BRAUNFELS Verkündigung

Record and Artist Details

Composer or Director: Walter Braunfels, Robert Holl

Genre:

Opera

Label: BR Klassik

Media Format: CD or Download

Media Runtime: 133

Mastering:

DDD

Catalogue Number: 900311

900 311. BRAUNFELS Verkündigung

Tracks:

Composition Artist Credit
Verkündigung Walter Braunfels, Composer
Adrian Eröd, Baritone
Chor des Bayerischen Rundfunks
Hanna Schwarz, Contralto (Female alto)
Janina Baechle, Soprano
Johannes Stermann, Bass
Juliane Banse, Soprano
Matthias Klink, Tenor
Mauro Peter, Tenor
Munich Radio Orchestra
Robert Holl, Composer
Ulf Schirmer, Conductor
Vanessa Goikoetxea, Soprano
Walter Braunfels, Composer
With this release, Annunciation (1934 37) achieves its second commercial CD recording. Check out Michael Oliver’s July 1994 Gramophone review of the first – EMI’s (also live) Cologne performance – for an exhaustive and fair survey of the difficulties with Braunfels’s dramaturgy and musical setting of Paul Claudel’s ‘mystery’ L’Annonce faite à Marie. The heroine Violaine undergoes endless Job-like suffering (but with a Marian submission) as she contracts leprosy out of pity, is exiled for supposed adultery, goes blind and is then left for dead after violence from the heartless sister whose baby she has (literally) just resurrected.

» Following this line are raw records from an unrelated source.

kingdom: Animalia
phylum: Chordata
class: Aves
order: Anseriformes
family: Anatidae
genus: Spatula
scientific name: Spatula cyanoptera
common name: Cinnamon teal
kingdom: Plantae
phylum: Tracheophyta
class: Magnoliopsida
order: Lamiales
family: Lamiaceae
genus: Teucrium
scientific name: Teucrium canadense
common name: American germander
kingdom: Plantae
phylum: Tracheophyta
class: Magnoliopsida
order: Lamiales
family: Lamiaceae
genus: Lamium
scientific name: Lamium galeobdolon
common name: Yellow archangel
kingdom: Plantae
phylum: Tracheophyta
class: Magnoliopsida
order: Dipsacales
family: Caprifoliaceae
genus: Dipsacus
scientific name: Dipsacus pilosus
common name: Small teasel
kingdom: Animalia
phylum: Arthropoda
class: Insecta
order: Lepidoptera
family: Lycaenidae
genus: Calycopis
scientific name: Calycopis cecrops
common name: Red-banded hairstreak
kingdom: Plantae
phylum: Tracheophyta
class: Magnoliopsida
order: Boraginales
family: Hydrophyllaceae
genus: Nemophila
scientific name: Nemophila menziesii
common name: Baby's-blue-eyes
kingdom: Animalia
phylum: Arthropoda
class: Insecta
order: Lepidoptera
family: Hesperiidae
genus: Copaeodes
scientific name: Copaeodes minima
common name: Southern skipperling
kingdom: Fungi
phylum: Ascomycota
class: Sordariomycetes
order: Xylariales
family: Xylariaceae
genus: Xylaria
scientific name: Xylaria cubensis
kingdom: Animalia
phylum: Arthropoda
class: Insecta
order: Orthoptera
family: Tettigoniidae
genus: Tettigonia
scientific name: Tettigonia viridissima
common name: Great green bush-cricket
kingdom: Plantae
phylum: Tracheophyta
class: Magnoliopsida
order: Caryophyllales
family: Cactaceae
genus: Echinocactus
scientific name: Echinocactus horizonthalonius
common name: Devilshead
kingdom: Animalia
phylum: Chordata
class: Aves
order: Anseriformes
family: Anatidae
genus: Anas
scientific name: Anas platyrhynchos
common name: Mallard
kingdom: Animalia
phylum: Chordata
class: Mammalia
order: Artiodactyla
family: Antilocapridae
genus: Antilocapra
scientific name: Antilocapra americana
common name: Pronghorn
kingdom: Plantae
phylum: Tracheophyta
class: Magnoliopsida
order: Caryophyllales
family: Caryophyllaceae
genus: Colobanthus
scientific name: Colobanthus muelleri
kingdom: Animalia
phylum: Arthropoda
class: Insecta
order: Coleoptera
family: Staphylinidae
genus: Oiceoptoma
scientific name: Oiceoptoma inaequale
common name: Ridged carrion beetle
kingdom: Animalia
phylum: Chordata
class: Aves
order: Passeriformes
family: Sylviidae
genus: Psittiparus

If this is not already too much for non-Catholics and non-spiritualists, the fact that (as MEO points out) ‘moments of insight and mystical vision are dramatised, more everyday events, such as there are, are not’ may alienate further. The almost final stage direction – ‘from here on the stage is filled with light which gives the following an unreal character’ – may be said to apply throughout most of the action. A close following of the libretto is essential but, regrettably, BR-Klassik has assumed its purchasers have fluent German and Latin.

The attraction of the release is Braunfels’s contribution to new operatic form. Given a coherent stage production, the fact that his action is almost wholly mental and intellectual rather than physical and epic would not be a problem. His orchestration is imaginative, colourful and unpredictable. Try the great pile-up of themes and instrumental voices when Andreas the father announces his pilgrimage to Jerusalem (Act 1). Or the moment of the actual ‘annunciation’ (Act 3): the Midnight Mass bells and angel choir (only heard by Violaine) and the real arrival of the real King combine to provide an image of every element of the Nativity story. And Braunfels achieves this running climax without the über-resources of a Pfitzner or a Korngold. But is the music memorable? There’s the rub.

Passionately projected by Ulf Schirmer, the performance casts the main parts well, with Banse virtuoso in the high tessitura of Violaine, Schwarz as reliably colourful as ever as the Mother and Matthias Klink imaginative as the chief architect. The curious may proceed.